The intensity, severity and extent of negative impacts caused by hydroelectric plants vary from case to case, according to regional characteristics, size of the plants, age of the dam, type of reservoir (water or industrial waste), ownership, construction and operation of the plant (companies state, mixed and private – national and international).

According to the Dam Safety Report published in 2018 by the National Water Resources Agency, there are 17,604 dams registered in the 32 supervisory bodies of the Brazilian state, at the municipal, state and federal level. To date, around 5,086 dams have been classified by Risk Category and 6,577 dams by Associated Potential Damage, with 909 dams classified simultaneously as high Risk Category and Associated Potential Damage. Brazil has a large number of dams and the negative impacts associated with these projects are relevant, resulting from the lack of safety in dams and the pattern of violation of the rights of those affected.

=== Amazon Rainforest ===
With the worsening of the crises (economic and climatic) in recent years, the Amazon has suffered more and more, with severe damage to its biodiversity and the lives of local communities. The context of intensive extraction of natural resources, deforestation, fires, as well as processes of privatization of local water resources. The current global economic model has reinforced the position of the Amazon as a source of cheap mineral and energy resources and the destruction of the forest and its transformation into a new agricultural frontier, for the export of commodities, carried out by transnational companies.

Local populations, however, have had few benefits from globalization, only an increase in their misery and an increase in cases of violence, including neglect on the part of the Brazilian federal government. In this sense, the movement of those affected by dams seeks to build a development model for the Amazon in which the lives of local populations come first, privileging the distribution of wealth and its development without destroying nature and using natural resources. strategic resources for the general improvement of the population's living conditions.

=== International action of the movement ===
The social movement estimates that more than 800,000 dams have already been built on the planet and that their reservoirs already cover about 1% of the planet's surface.

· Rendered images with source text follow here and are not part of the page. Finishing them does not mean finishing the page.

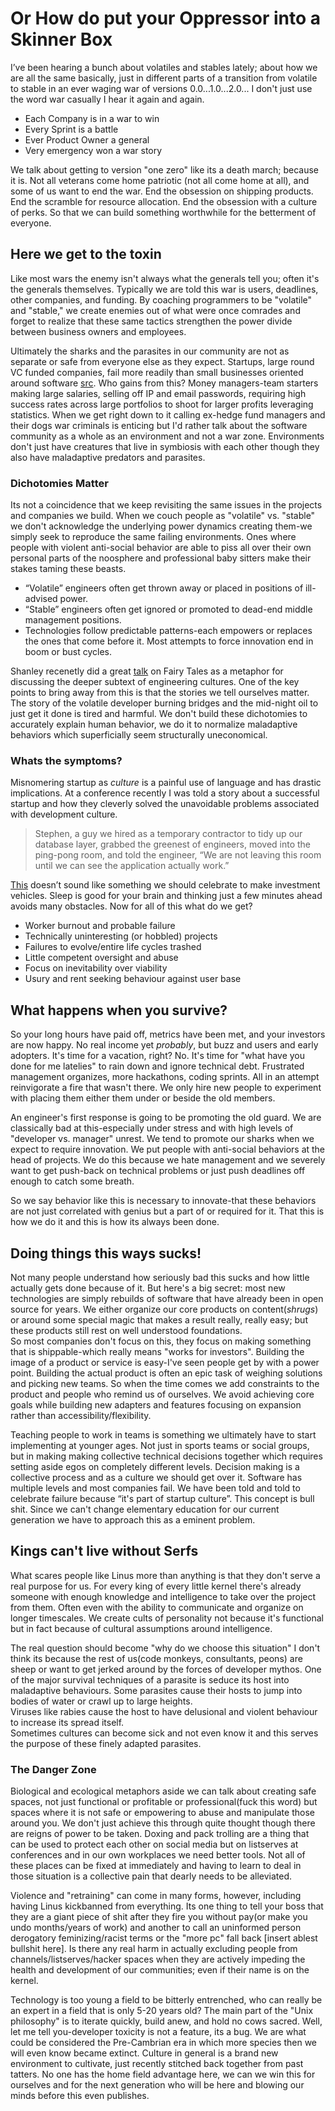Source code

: # Or How do put your Oppressor into a Skinner Box
I’ve been hearing a bunch about volatiles and stables lately; about how we are all the same basically, just in different parts of a transition from volatile to stable in an ever waging war of versions 0.0...1.0...2.0... I don't just use the word war casually I hear it again and again.

* Each Company is in a war to win
* Every Sprint is a battle
* Ever Product Owner a general
* Very emergency won a war story 

We talk about getting to version "one zero" like its a death march; because it is.  Not all veterans come home patriotic (not all come home at all), and some of us want to end the war.  End the obsession on shipping products.  End the scramble for resource allocation. End the obsession with a culture of perks.  So that we can build something worthwhile for the betterment of everyone.

## Here we get to the toxin
Like most wars the enemy isn't always what the generals tell you; often it's the generals themselves.  Typically we are told this war is users, deadlines, other companies, and funding. By coaching programmers to be "volatile" and "stable," we create enemies out of what were once comrades and forget to realize that these same tactics strengthen the power divide between business owners and employees.

Ultimately the sharks and the parasites in our community are not as separate or safe from everyone else as they expect.  Startups, large round VC funded companies, fail more readily than small businesses oriented around software 
[src](http://www.inc.com/mark-peter-davis/why-you-should-not-raise-venture-capital-money.html). 
Who gains from this? Money managers-team starters making large salaries, selling off IP and email passwords, requiring high success rates across large portfolios to shoot for larger profits leveraging statistics.
When we get right down to it calling ex-hedge fund managers and their dogs war criminals is enticing but I'd rather talk about the software community as a whole as an environment and not a war zone.
Environments don't just have creatures that live in symbiosis with each other though they also have maladaptive predators and parasites.  

### Dichotomies Matter
Its not a coincidence that we keep revisiting the same issues in the projects and companies we build.  When we couch people as "volatile" vs. "stable" we don't acknowledge the underlying power dynamics creating them-we simply seek to reproduce the same failing environments.  Ones where people with violent anti-social behavior are able to piss all over their own personal parts of the noosphere and professional baby sitters make their stakes taming these beasts.

* “Volatile” engineers often get thrown away or placed in positions of ill-advised power.
* “Stable” engineers often get ignored or promoted to dead-end middle management positions.
* Technologies follow predictable patterns-each empowers or replaces the ones that come before it. Most attempts to force innovation end in boom or bust cycles.

Shanley recenetly did a great [talk](https://medium.com/about-work/3ac19d4bd478) 
on Fairy Tales as a metaphor for discussing the deeper subtext of engineering cultures.  One of the key points to bring away from this is that the stories we tell ourselves matter.   
The story of the volatile developer burning bridges and the mid-night oil to just get it done is tired and harmful.
We don't build these dichotomies to accurately explain human behavior, we do it to normalize maladaptive behaviors which superficially seem structurally uneconomical. 

### Whats the symptoms?
Misnomering startup as *culture* is a painful use of language and has drastic implications. At a conference recently I was told a story about a successful startup and how they cleverly solved the unavoidable problems associated with development culture.
> Stephen, a guy we hired as a temporary contractor to tidy up our database layer, grabbed the greenest of engineers, moved into the ping-pong room, and told the engineer, “We are not leaving this room until we can see the application actually work.” 

[This](http://www.randsinrepose.com/archives/2012/11/14/stables_and_volatiles.html)
doesn’t sound like something we should celebrate to make investment vehicles.  Sleep is good for your brain and thinking just a few minutes ahead avoids many obstacles. Now for all of this what do we get?

* Worker burnout and probable failure
* Technically uninteresting (or hobbled) projects
* Failures to evolve/entire life cycles trashed
* Little competent oversight and abuse
* Focus on inevitability over viability
* Usury and rent seeking behaviour against user base

## What happens when you survive?
So your long hours have paid off, metrics have been met, and your investors are now happy. No real income yet *probably*, but buzz and users and early adopters. It's time for a vacation, right?  No. It's time for "what have you done for me latelies" to rain down and ignore technical debt.  Frustrated management organizes, more hackathons, coding sprints.  All in an attempt reinvigorate a fire that wasn't there.  We only hire new people to experiment with placing them either them under or beside the old members.

An engineer's first response is going to be promoting the old guard. We are classically bad at this-especially under stress and with high levels of "developer vs. manager" unrest.  We tend to promote our sharks when we expect to require innovation. We put people with anti-social behaviors at the head of projects.  We do this because we hate management and we severely want to get push-back on technical problems or just push deadlines off enough to catch some breath.

So we say behavior like this is  necessary to innovate-that these behaviors are not just correlated with genius but a part of or required for it. That this is how we do it and this is how its always been done.

## Doing things this ways sucks!
Not many people understand how seriously bad this sucks and how little actually gets done because of it.  But here's a big secret: most new technologies are simply rebuilds of software that have already been in open source for years.  We either organize our core products on content(*shrugs*) or around some special magic that makes a result really, really easy; but these products still rest on well understood foundations.  
So most companies don't focus on this, they focus on making something that is shippable-which really means "works for investors".   Building the image of a product or service is easy-I've seen people get by with a power point. Building the actual product is often an epic task of weighing solutions and picking new teams.  So when the time comes we add constraints to the product and people who remind us of ourselves.  We avoid achieving core goals while building new adapters and features focusing on expansion rather than accessibility/flexibility.

Teaching people to work in teams is something we ultimately have to start implementing at younger ages. Not just in sports teams or social groups, but in making making collective technical decisions together which requires setting aside egos on completely different levels.  Decision making is a collective process and as a culture we should get over it.
Software has multiple levels and most companies fail.  We have been told and told to celebrate failure because “it's part of startup culture”. This concept is bull shit. Since we can't change elementary education for our current generation we have to approach this as a eminent problem.  

## Kings can't live without Serfs
What scares people like Linus more than anything is that they don't serve a real purpose for us. For every king of every little kernel there's already someone with enough knowledge and intelligence to take over the project from them. Often even with the ability to communicate and organize on longer timescales.  We create cults of personality not because it's functional but in fact because of cultural assumptions around intelligence.

The real question should become "why do we choose this situation"  I don't think its because the rest of us(code monkeys, consultants, peons) are sheep or want to get jerked around by the forces of developer mythos.  One of the major survival techniques of a parasite is seduce its host into maladaptive behaviours.  Some parasites cause their hosts to jump into bodies of water or crawl up to large heights.  
Viruses like rabies cause the host to have delusional and violent behaviour to increase its spread itself.  
Sometimes cultures can become sick and not even know it and this serves the purpose of these finely adapted parasites.

### The Danger Zone
Biological and ecological metaphors aside we can talk about creating safe spaces, not just functional or profitable or professional(fuck this word) but spaces where it is not safe or empowering to abuse and manipulate those around you.
We don't just achieve this through quite thought though there are reigns of power to be taken.  Doxing and pack trolling are a thing that can be used to protect each other on social media but on listserves at conferences and in our own workplaces we need better tools.
Not all of these places can be fixed at immediately and having to learn to deal in those situation is a collective pain that dearly needs to be alleviated.  

Violence and "retraining" can come in many forms, however, including having Linus kickbanned from everything.  Its one thing to tell your boss that they are a giant piece of shit after they fire you without pay(or make you undo months/years of work) and another to call an uninformed person derogatory feminizing/racist terms or the "more pc" fall back [insert ablest bullshit here].  Is there any real harm in actually excluding people from channels/listserves/hacker spaces when they are actively impeding the health and development of our communities; even if their name is on the kernel.

Technology is too young a field to be bitterly entrenched, who can really be an expert in a field that is only 5-20 years old?  The main part of the "Unix philosophy" is to iterate quickly, build anew, and hold no cows sacred.  Well, let me tell you-developer toxicity is not a feature, its a bug.  We are what could be considered the Pre-Cambrian era in which more species then we will even know became extinct.  Culture in general is a brand new environment to cultivate, just recently stitched back together from past tatters.
No one has the home field advantage here, we can we win this for ourselves and for the next generation who will be here and blowing our minds before this even publishes.

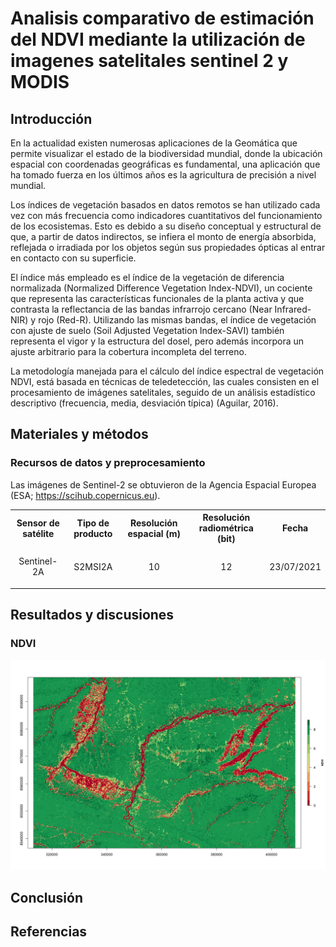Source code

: # Analisis comparativo de estimación del NDVI mediante la utilización de imagenes satelitales sentinel 2 y MODIS  
## Introducción
En la actualidad existen numerosas aplicaciones de la Geomática que permite visualizar el estado de la biodiversidad mundial, donde la ubicación espacial con coordenadas geográficas es fundamental, una aplicación que ha tomado fuerza en los últimos años es la agricultura de precisión a nivel mundial.

Los índices de vegetación basados en datos remotos se han utilizado cada vez con más frecuencia como indicadores cuantitativos del funcionamiento de los ecosistemas. Esto es debido a su diseño conceptual y estructural de que, a partir de datos indirectos, se infiera el monto de energía absorbida, reflejada o irradiada por los objetos según sus propiedades ópticas al entrar en contacto con su superficie.

El índice más empleado es el índice de la vegetación de diferencia normalizada (Normalized Difference Vegetation Index-NDVI), un cociente que representa las características funcionales de la planta activa y que contrasta la reflectancia de las bandas infrarrojo cercano (Near Infrared-NIR) y rojo (Red-R). Utilizando las mismas bandas, el índice de vegetación con ajuste de suelo (Soil Adjusted Vegetation Index-SAVI) también representa el vigor y la estructura del dosel, pero además incorpora un ajuste arbitrario para la cobertura incompleta del terreno.

La metodología manejada para el cálculo del índice espectral de vegetación NDVI, está basada en técnicas de teledetección, las cuales consisten en el procesamiento de imágenes satelitales, seguido de un análisis estadístico descriptivo (frecuencia, media, desviación típica) (Aguilar, 2016).

## Materiales y métodos

### Recursos de datos y preprocesamiento
Las imágenes de Sentinel-2 se obtuvieron de la Agencia Espacial Europea (ESA; https://scihub.copernicus.eu).
<table>
<tr>
<th>Sensor de satélite</th>
<th>Tipo de producto</th>
<th>Resolución espacial (m)</th>
<th>Resolución radiométrica (bit)</th>
<th>Fecha</th>
</tr>
<tr>

<td><p align="center">Sentinel-2A</p></td>
<td><p align="center">S2MSI2A</p></td>
<td><p align="center">10</p></td>
<td><p align="center">12</p></td>
<td><p align="center">23/07/2021</p></td>
</tr>
</table>

## Resultados y discusiones

### NDVI
<p align="center">

  <img src="https://github.com/salasart/NDVI/blob/main/result/ndvi.png"/>

  </p>


## Conclusión

## Referencias






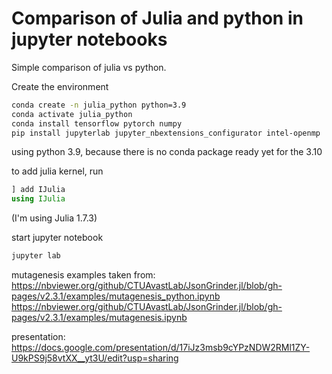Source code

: # Comparison of Julia and python in jupyter notebooks

Simple comparison of julia vs python.

Create the environment
```bash
conda create -n julia_python python=3.9
conda activate julia_python
conda install tensorflow pytorch numpy
pip install jupyterlab jupyter_nbextensions_configurator intel-openmp
```
using python 3.9, because there is no conda package ready yet for the 3.10

to add julia kernel, run
```julia
] add IJulia
using IJulia
```
(I'm using Julia 1.7.3)

start jupyter notebook
```bash
jupyter lab
```

mutagenesis examples taken from:
https://nbviewer.org/github/CTUAvastLab/JsonGrinder.jl/blob/gh-pages/v2.3.1/examples/mutagenesis_python.ipynb
https://nbviewer.org/github/CTUAvastLab/JsonGrinder.jl/blob/gh-pages/v2.3.1/examples/mutagenesis.ipynb

presentation: https://docs.google.com/presentation/d/17iJz3msb9cYPzNDW2RMl1ZY-U9kPS9j58vtXX__yt3U/edit?usp=sharing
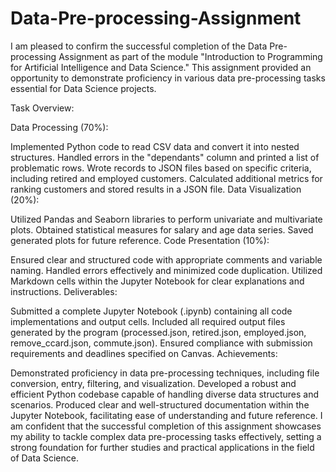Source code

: # Data-Pre-processing-Assignment
I am pleased to confirm the successful completion of the Data Pre-processing Assignment as part of the module "Introduction to Programming for Artificial Intelligence and Data Science." This assignment provided an opportunity to demonstrate proficiency in various data pre-processing tasks essential for Data Science projects.

Task Overview:

Data Processing (70%):

Implemented Python code to read CSV data and convert it into nested structures.
Handled errors in the "dependants" column and printed a list of problematic rows.
Wrote records to JSON files based on specific criteria, including retired and employed customers.
Calculated additional metrics for ranking customers and stored results in a JSON file.
Data Visualization (20%):

Utilized Pandas and Seaborn libraries to perform univariate and multivariate plots.
Obtained statistical measures for salary and age data series.
Saved generated plots for future reference.
Code Presentation (10%):

Ensured clear and structured code with appropriate comments and variable naming.
Handled errors effectively and minimized code duplication.
Utilized Markdown cells within the Jupyter Notebook for clear explanations and instructions.
Deliverables:

Submitted a complete Jupyter Notebook (.ipynb) containing all code implementations and output cells.
Included all required output files generated by the program (processed.json, retired.json, employed.json, remove_ccard.json, commute.json).
Ensured compliance with submission requirements and deadlines specified on Canvas.
Achievements:

Demonstrated proficiency in data pre-processing techniques, including file conversion, entry, filtering, and visualization.
Developed a robust and efficient Python codebase capable of handling diverse data structures and scenarios.
Produced clear and well-structured documentation within the Jupyter Notebook, facilitating ease of understanding and future reference.
I am confident that the successful completion of this assignment showcases my ability to tackle complex data pre-processing tasks effectively, setting a strong foundation for further studies and practical applications in the field of Data Science.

At the same time, the number of people who have had to leave the place where they live due to the flooding of territories for the production of hydropower in the last 20 years is estimated at more than 40 million people, and most of these people are of indigenous origin. The consequences of the construction of dams appear over time: forest degradation, drastic reduction in fishing, emission of gases that contribute to the greenhouse effect and global warming, risks of earthquakes, climate change and biological death of water courses.

In addition, the construction of dams is based on borrowing by local governments, causing the indebtedness of the economies of poor nations such as Brazil. As a result, MAB sought articulation at the international level with other similar institutions, through international meetings of those affected, and in Latin America, especially through the "Movimiento de Afectados por Represas (MAR), in Spanish.